§ Brief: Could you copy the records below exactly, keeping none of the images?

§ Stored data:

■ ■ ■ ■ ■ ■ ■

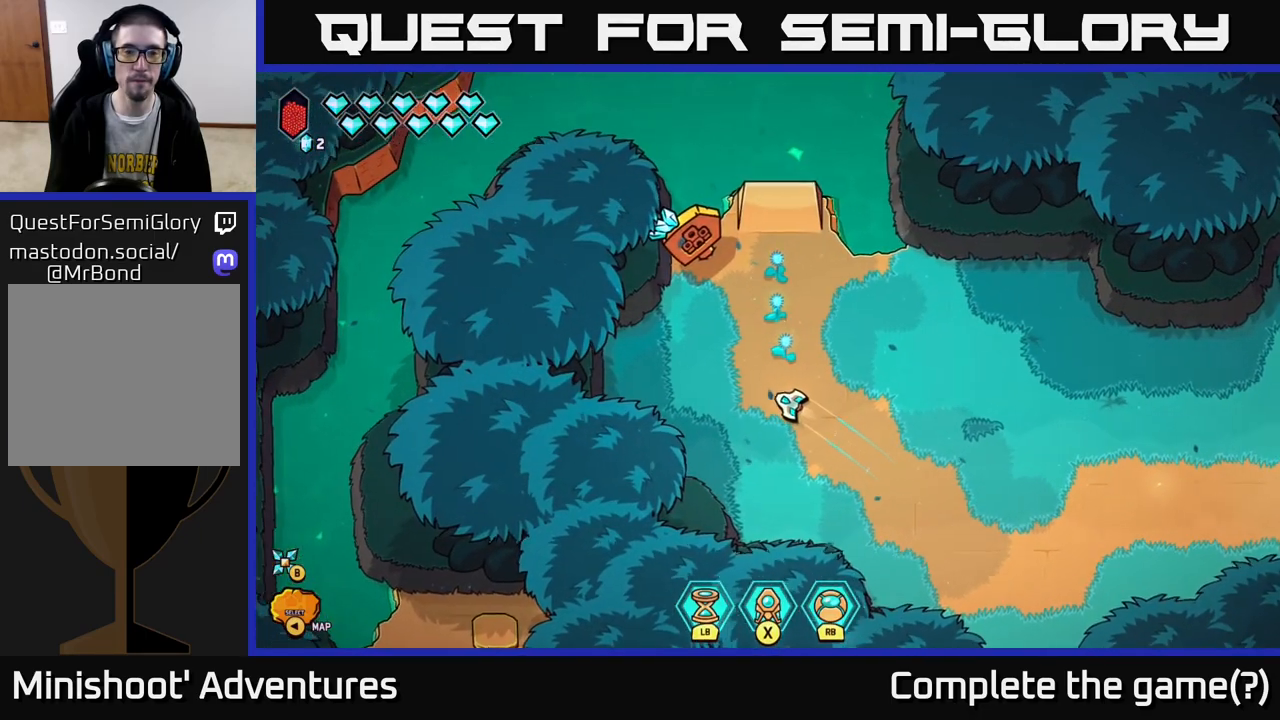
{"buttons": [], "left_stick": "up", "right_stick": "center", "events": [[433, "left_stick", "up"]]}
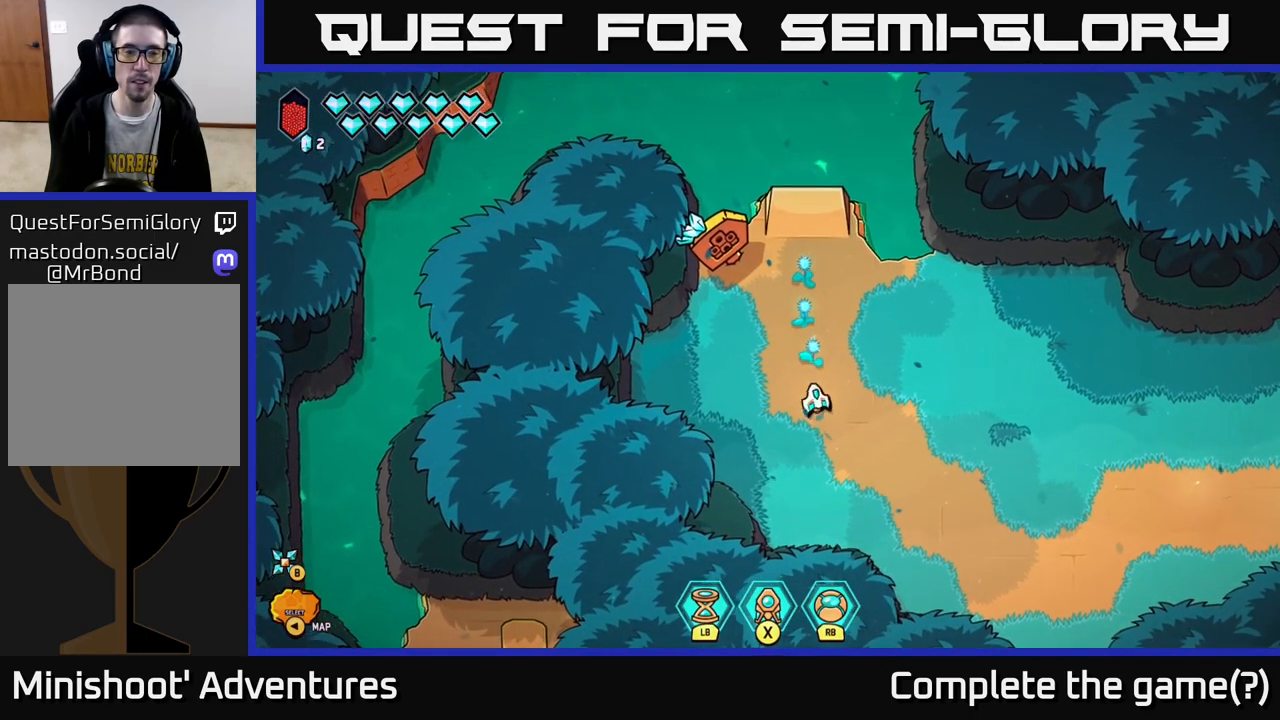
{"buttons": ["L2"], "left_stick": "up-left", "right_stick": "center", "events": [[233, "L2", "down"], [433, "left_stick", "up-left"]]}
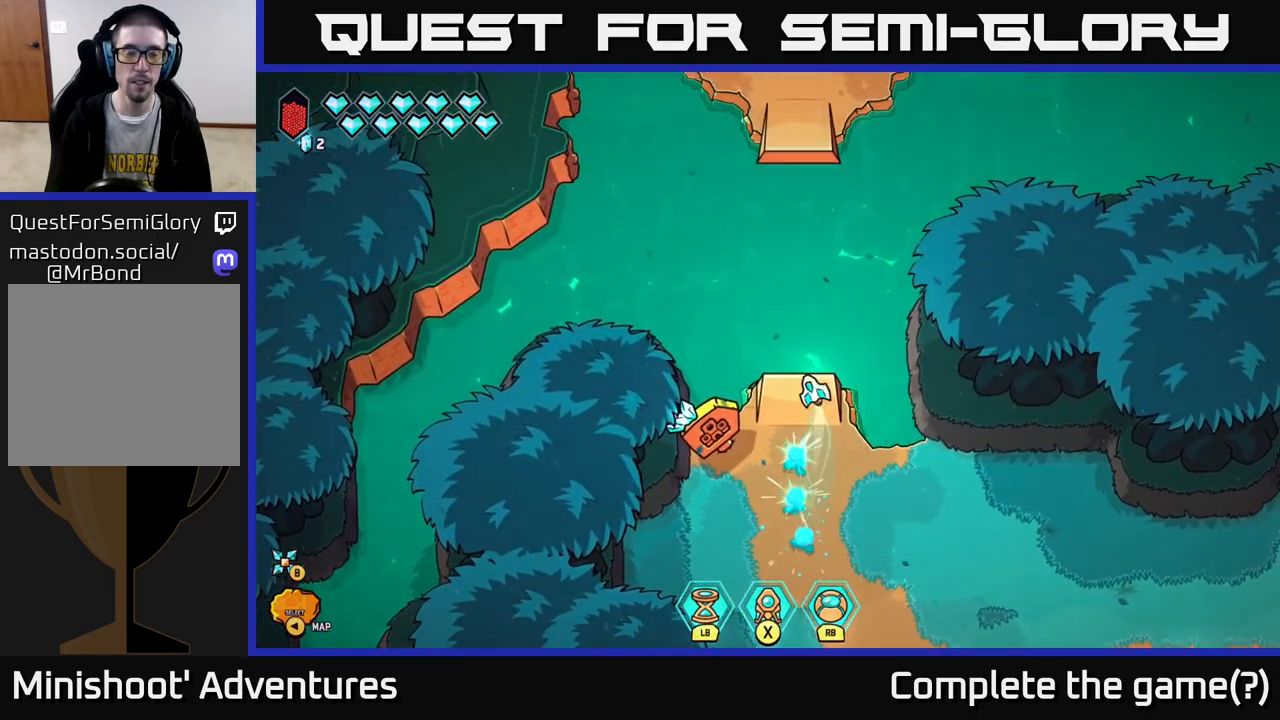
{"buttons": ["L2"], "left_stick": "up", "right_stick": "center", "events": [[100, "left_stick", "left"], [317, "left_stick", "up-left"], [433, "left_stick", "up"]]}
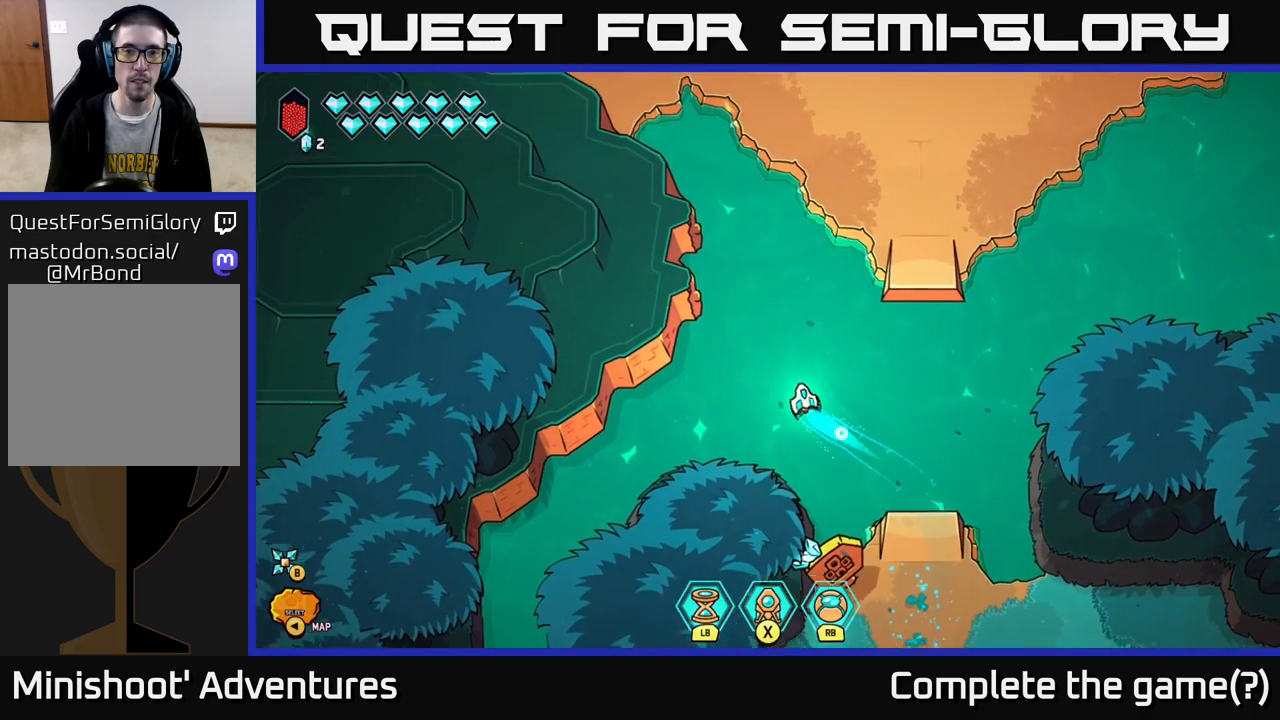
{"buttons": ["L2"], "left_stick": "up-left", "right_stick": "center", "events": [[367, "left_stick", "up-left"]]}
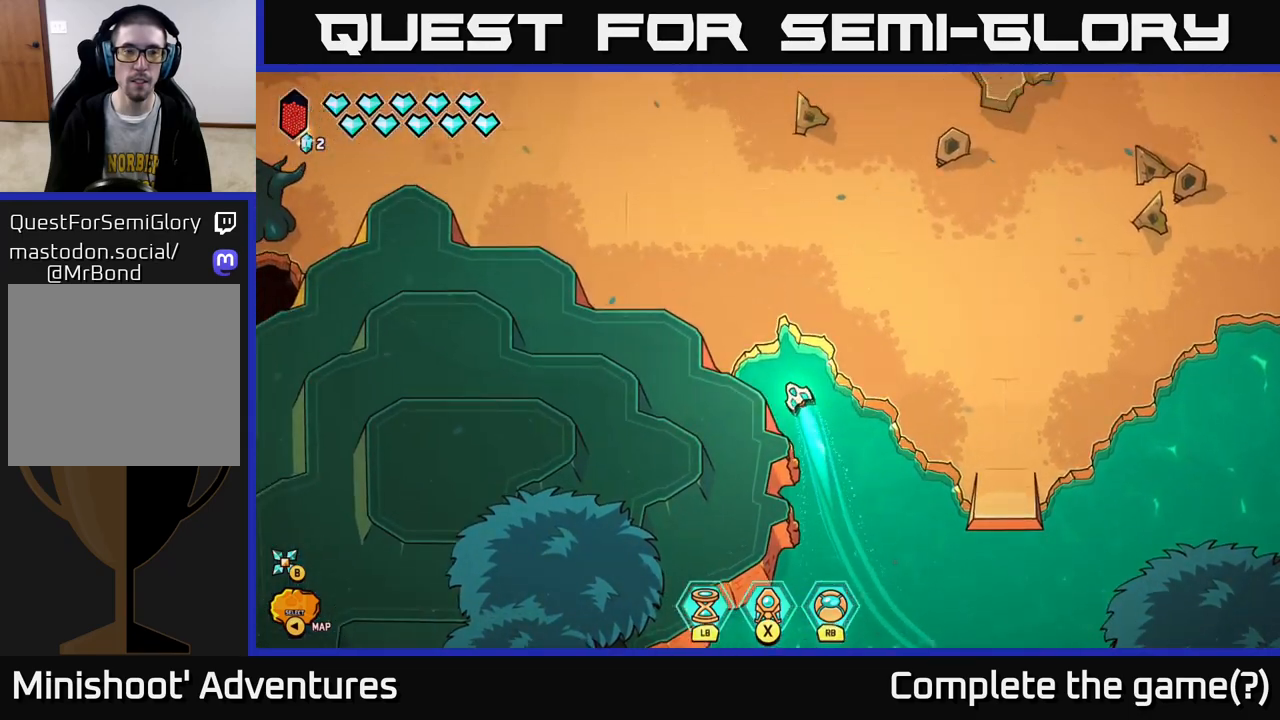
{"buttons": ["L2"], "left_stick": "left", "right_stick": "center", "events": [[117, "left_stick", "left"]]}
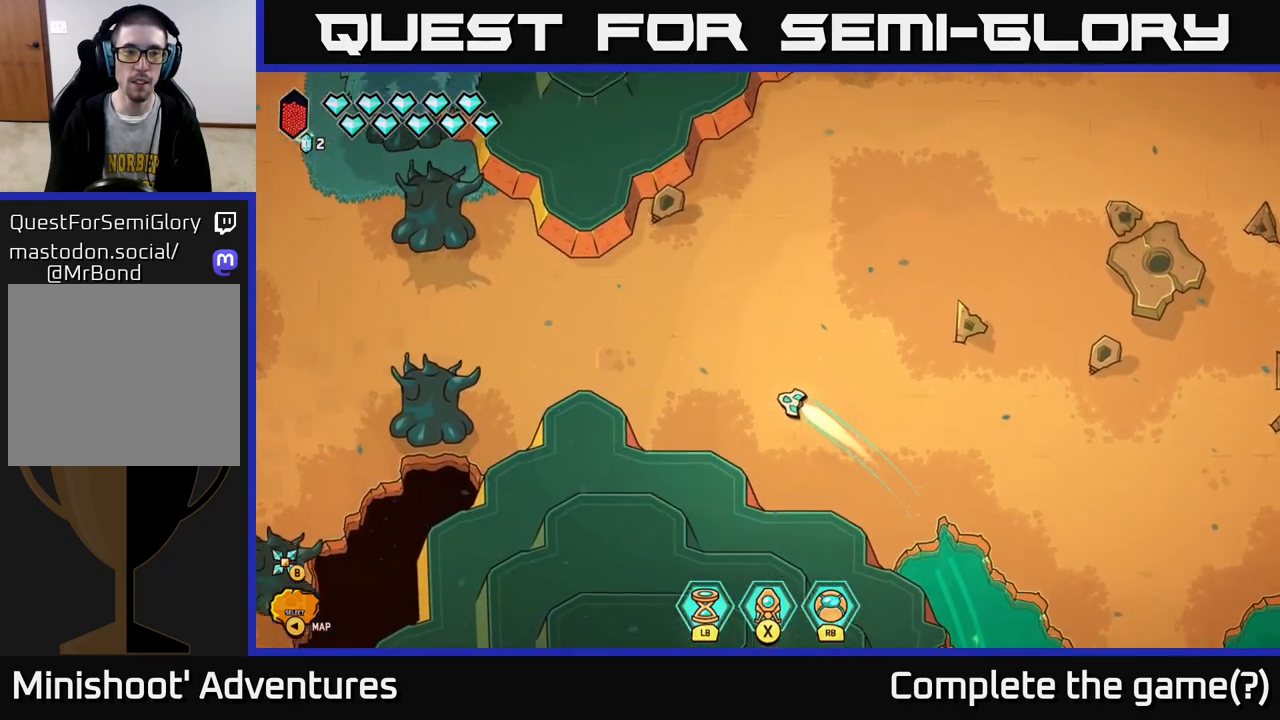
{"buttons": ["L2"], "left_stick": "left", "right_stick": "center", "events": []}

■ ■ ■ ■ ■ ■ ■

§ Exercise answer:
{"buttons": [], "left_stick": "up", "right_stick": "center", "events": [[433, "left_stick", "up"]]}
{"buttons": ["L2"], "left_stick": "up-left", "right_stick": "center", "events": [[233, "L2", "down"], [433, "left_stick", "up-left"]]}
{"buttons": ["L2"], "left_stick": "up", "right_stick": "center", "events": [[100, "left_stick", "left"], [317, "left_stick", "up-left"], [433, "left_stick", "up"]]}
{"buttons": ["L2"], "left_stick": "up-left", "right_stick": "center", "events": [[367, "left_stick", "up-left"]]}
{"buttons": ["L2"], "left_stick": "left", "right_stick": "center", "events": [[117, "left_stick", "left"]]}
{"buttons": ["L2"], "left_stick": "left", "right_stick": "center", "events": []}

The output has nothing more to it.